Trump volunteered the information to Sean Hannity, the Fox News host, and said his success on the test surprised his doctors as he continued his attempt to make a campaign issue of whether his presumptive Democratic opponent, Biden, was mentally fit.
"I actually took one when I -- very recently, when I -- when I was -- the radical left were saying, 'Is he all there? Is he all there?' And I proved I was all there, because I got -- I aced it. I aced the test," Trump, 74, said in his interview with Hannity.
"And he [Biden] should take the same exact test, a very standard test. I took it at Walter Reed Medical Center in front of doctors," Trump said. "And they were very surprised. They said, 'That's an unbelievable thing. Rarely does anybody do what you just did.' But he should take that same test."
Trump described taking the test after Hannity mentioned that Biden had said he had taken several cognitive tests.
The president insisted that Biden must have meant tests he took for the coronavirus and that his rival "couldn't pass" a cognitive test.
Aides to Trump did not respond to questions about what test he took, when he took it and whether they would make the results public. Over more than three years, the president has faced questions about his own health, including why he made a visit to Walter Reed in November that White House officials later claimed was to get a jump on his annual physical.
After his most recent examination, Dr. Sean Conley, the White House physician, who examined him, said, "The data indicates the president remains healthy."
But his summary was not the customary report Trump and other presidents have released immediately after an annual physical exam. Rather than one examination, the summary was based on an unknown number of medical appointments that included the visit to Walter Reed in November and another from a checkup conducted in April at the White House.
After his annual physical in 2018, the White House physician at the time, Dr. Ronny Jackson, said that the president had received a score of 30 out of 30 on the Montreal Cognitive Assessment, a test that hospitals including Walter Reed use to screen for "mild cognitive dysfunction," and that there was "no reason whatsoever to think the president has any issues whatsoever with his thought processes."
Jackson said then that Trump had asked to take the test.
Since Biden emerged as his opponent in November, the president and his advisers have tried to hammer home a message about whether, at age 77 and prone to gaffes, Biden is mentally capable of being president.

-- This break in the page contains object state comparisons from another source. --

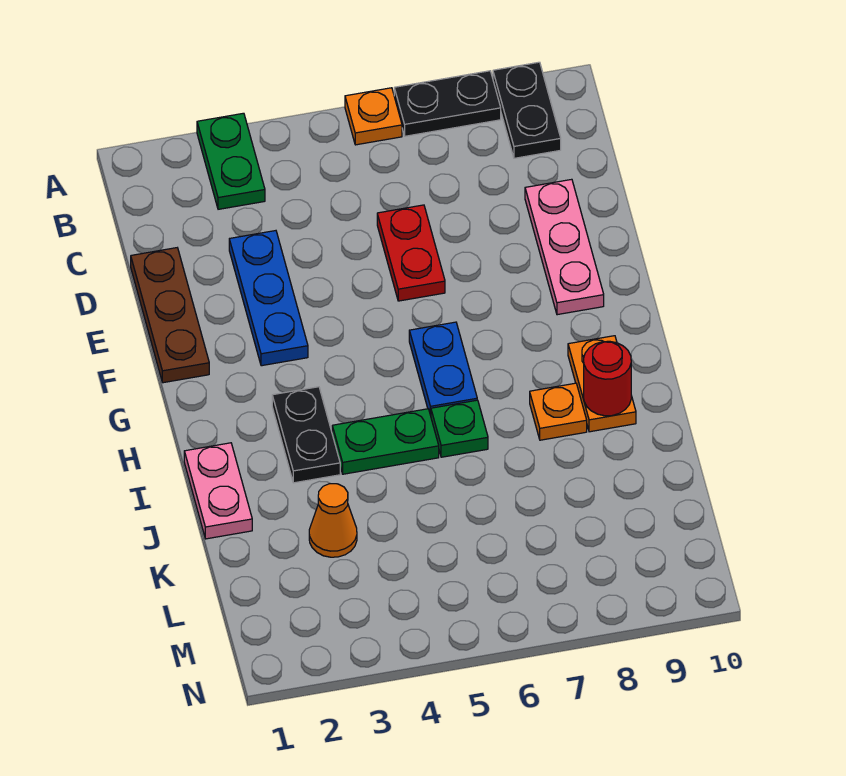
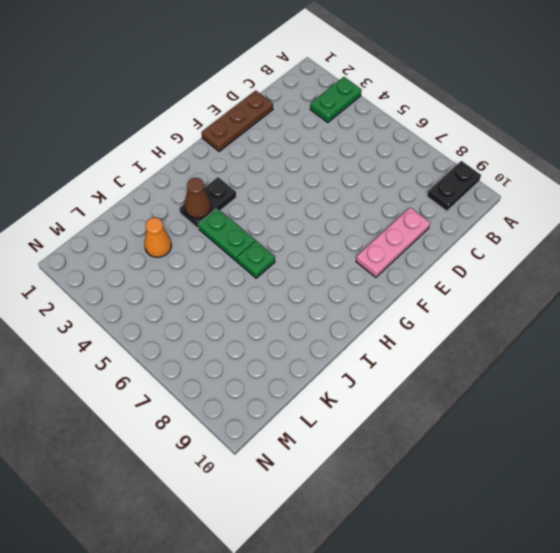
brown cone I3 level 2 -> none
none -> orange plate A6 level 1
none -> black plate A7:A8 level 1
none -> blue plate D3:F3 level 1

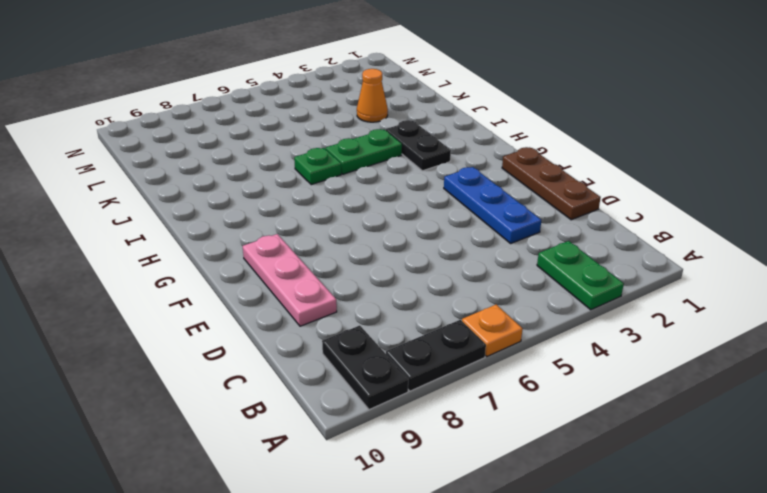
none -> red plate D6:E6 level 1
none -> blue plate G6:H6 level 1
none -> orange plate H9:I9 level 1

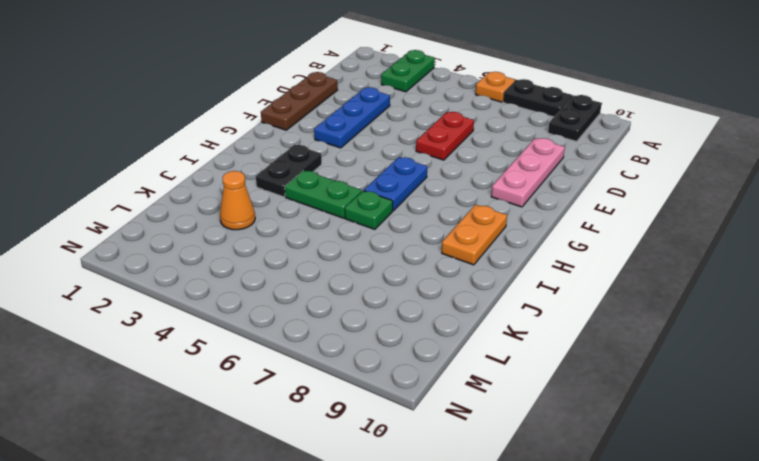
none -> pink plate I1:J1 level 1
none -> orange plate I8 level 1
none -> red round brick I9 level 2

Andrew Bates, a spokesman for Biden, said the accusations were a product of Trump's standing in the polls. "If the Trump campaign believes the answer to their precipitously dropping support is to triple down on yet another smear that's backfired on them for over a year," he said, "then frankly, maybe it's not just Donald Trump who's missing something -- but also his campaign's 'strategists' who somehow still haven't grasped that the 'project, commit a self-own, then repeat' model is accelerating their free fall."